The Midwifery in Nova Scotia report contributes this failure to "a short lead‐in time to have midwifery established, … creating a fit between a model of midwifery practice and the large maternity care service that is known for excellence in perinatal high risk care, and … the awkward fit of a hospital employment model when midwives are autonomous primary maternity care providers …"
Just this month, two new midwives were hired at the IWK, but there are still no home births. The IWK website states: "The IWK is supportive of offering home births again. We are working to re-establish this service while ensuring that it can be stable and maintained. Currently, we are working to orient our new midwives to the service. We expect to have home births back up and running in the New Year."
This is good news for residents of Halifax, but health care is a provincial responsibility and the service needs to be available across the board. According to a Canadian Press article from August, "the Nova Scotia government says it’s not feasible to fund such costs across the province."
According to the report Uncomfortable Positions, an evaluation report put out by the Midwifery Coalition of Nova Scotia:
"The implications of lack of access should not be underestimated.

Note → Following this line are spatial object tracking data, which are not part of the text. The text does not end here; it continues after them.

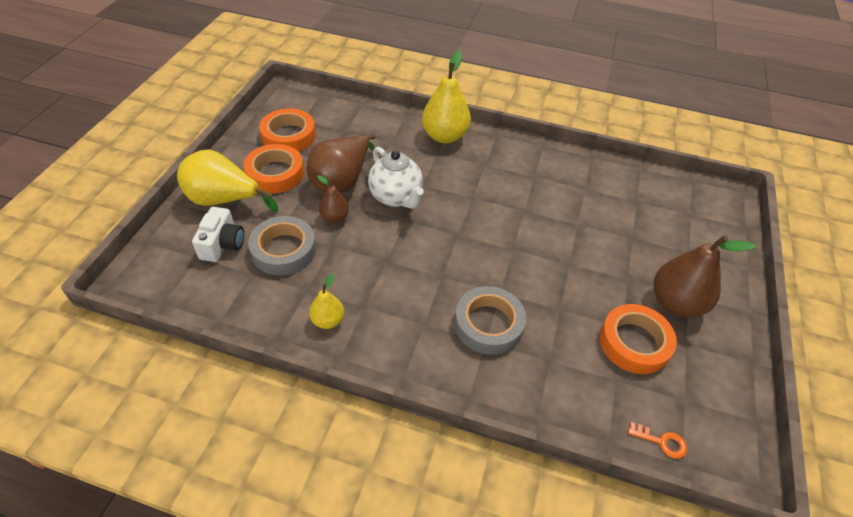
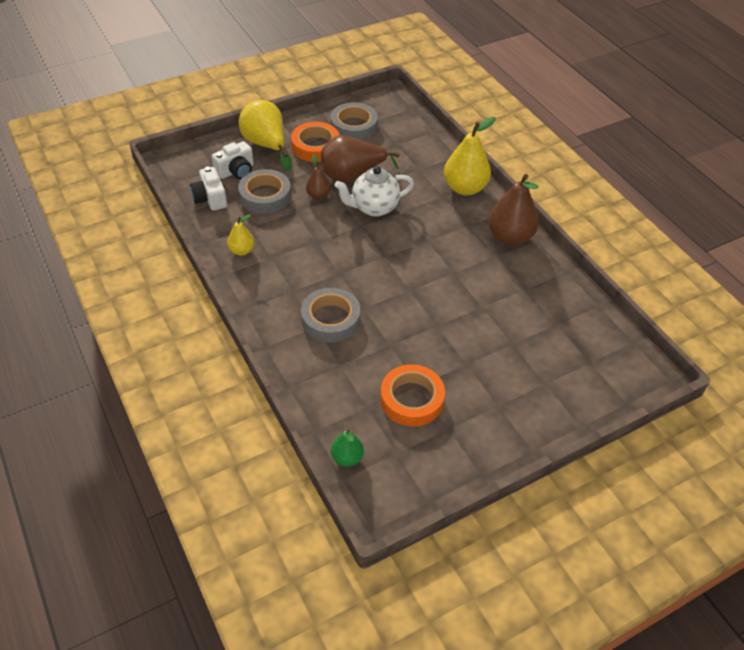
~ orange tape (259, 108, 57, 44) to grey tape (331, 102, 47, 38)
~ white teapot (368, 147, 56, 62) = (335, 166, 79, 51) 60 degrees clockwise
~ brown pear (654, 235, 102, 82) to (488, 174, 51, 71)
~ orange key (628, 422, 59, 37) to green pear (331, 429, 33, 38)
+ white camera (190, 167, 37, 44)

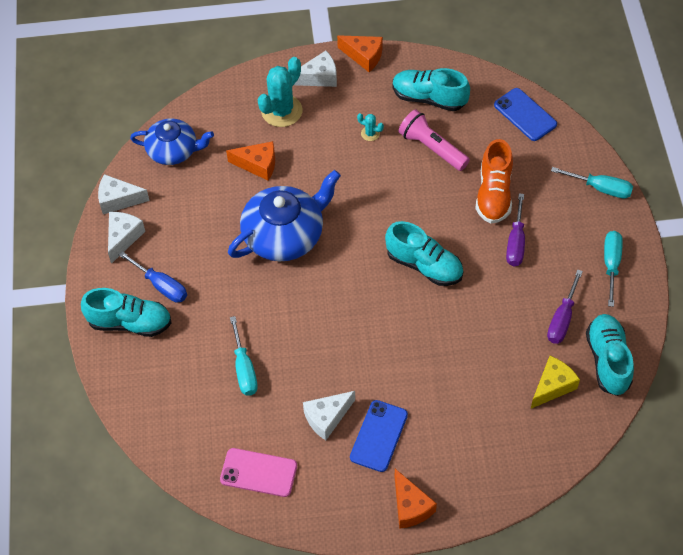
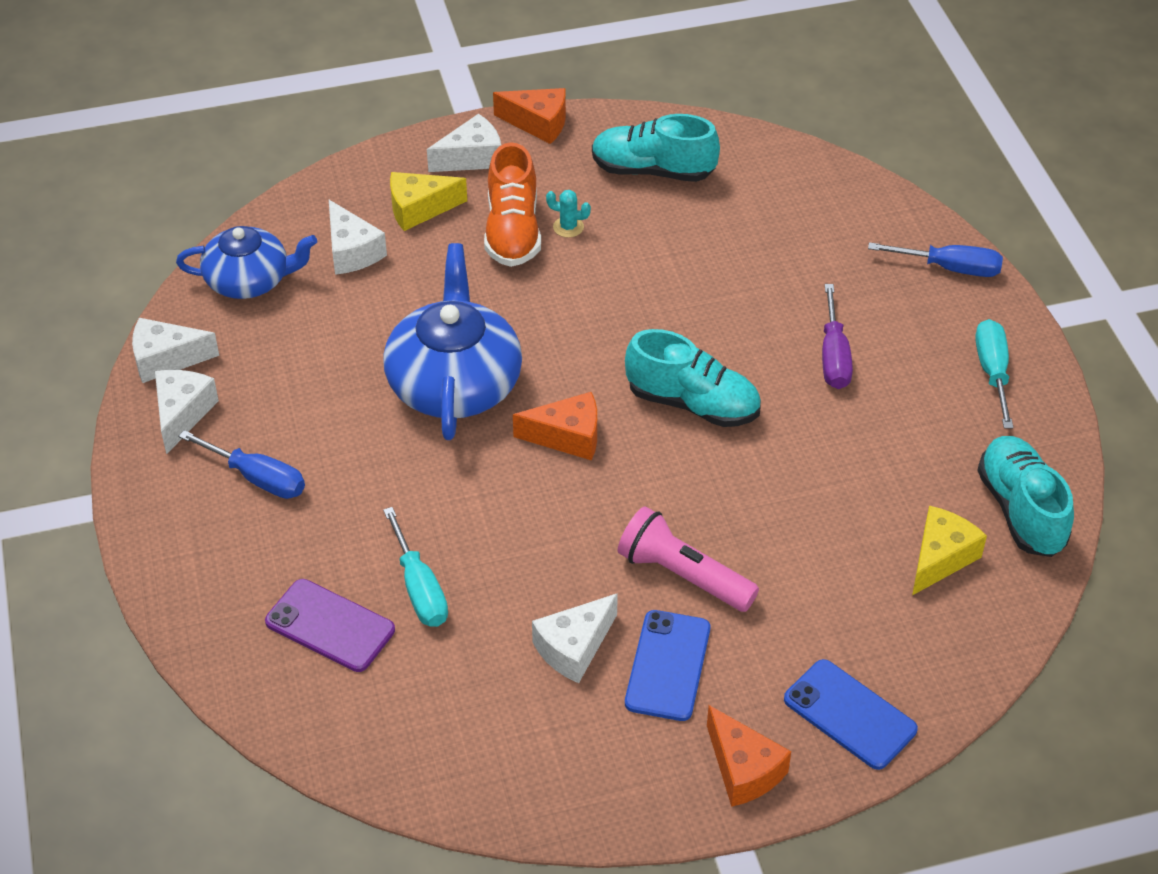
~ turquoise cactus (258, 57, 44, 70) to yellow cheese (390, 172, 77, 59)
~ blue phone (494, 88, 63, 53) to (784, 659, 134, 111)
~ pink flashlight (399, 110, 71, 61) to (618, 506, 141, 106)
~ orange shoe (475, 139, 38, 85) to (484, 142, 57, 125)
~ orange cheese (226, 141, 49, 40) to (513, 392, 84, 68)
~ turquoise screwdriver (551, 167, 82, 32) to blue screwdriver (868, 242, 135, 35)
~ blue teapot (228, 170, 113, 91) = (383, 243, 139, 197) 45 degrees counterclockwise
- purple screwdriver (547, 269, 36, 75)
- turquoise shoe (81, 288, 90, 49)
- pink phone (220, 448, 77, 49)
+ white cheese (329, 200, 58, 75)
+ purple phone (265, 579, 130, 93)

The families who contacted us went to great lengths to access midwifery care, including traveling substantial distances within Nova Scotia to receive care or moving out of the province temporarily to give birth. Others choose to give birth without assistance, or to delay or cancel their plans for subsequent pregnancies."
Chamberlin agrees: "People are leaving Nova Scotia because they want to have kids, or they want to have more kids and they are not willing to have sub-par care. So they are going to move back to Ontario, or they are going to move to B.C. where there are really really good midwifery systems in place that provide excellent care. We already have models out there that are doing it and for some reason Nova Scotia, as per usual, feels like they need to re-invent the wheel."
Midwifery has been legislated in Ontario since 1994 and the outcomes are amazing. The Association of Ontario Midwives states that a health ministry survey found a 98.7 per cent satisfaction rate with the care they received. Ontario has 366 midwifes to Nova Scotia's eight and they are estimating 10,700 births for 2012, which only allows them to meet 60 per cent of the demand for midwife care in Ontario. If Ontario is any indication, women want midwives.
For Chamberlin hospital care was never an option. "Even a good doctor, typically around birth, is like OK here are the terrible things that could happen and we are going to try and prevent those things from happening" says Chamberlin. "So I think all of the tests and all of the mentality around it is an enormous system of fear and fear disempowers you."
"Obviously midwifery is supposed to provide amazing holistic care that deals with the individual woman, there is a continuity of care so you can get to know somebody. It is a model of care that is based on giving women and their families the information they can use to make the right decisions for themselves."
There is a forum on Midwifery Sunday Nov. 25 in Halifax put on by the Midwifery Coalition of Nova Scotia. It is being held at the Women's Council House (989 Young Avenue — corner of Young Ave. and Inglis St.) at 11:30 a.m. There will be a panel discussion on what midwifery care can look like, as well as updates, and future planning. Come out and share your stories and ideas.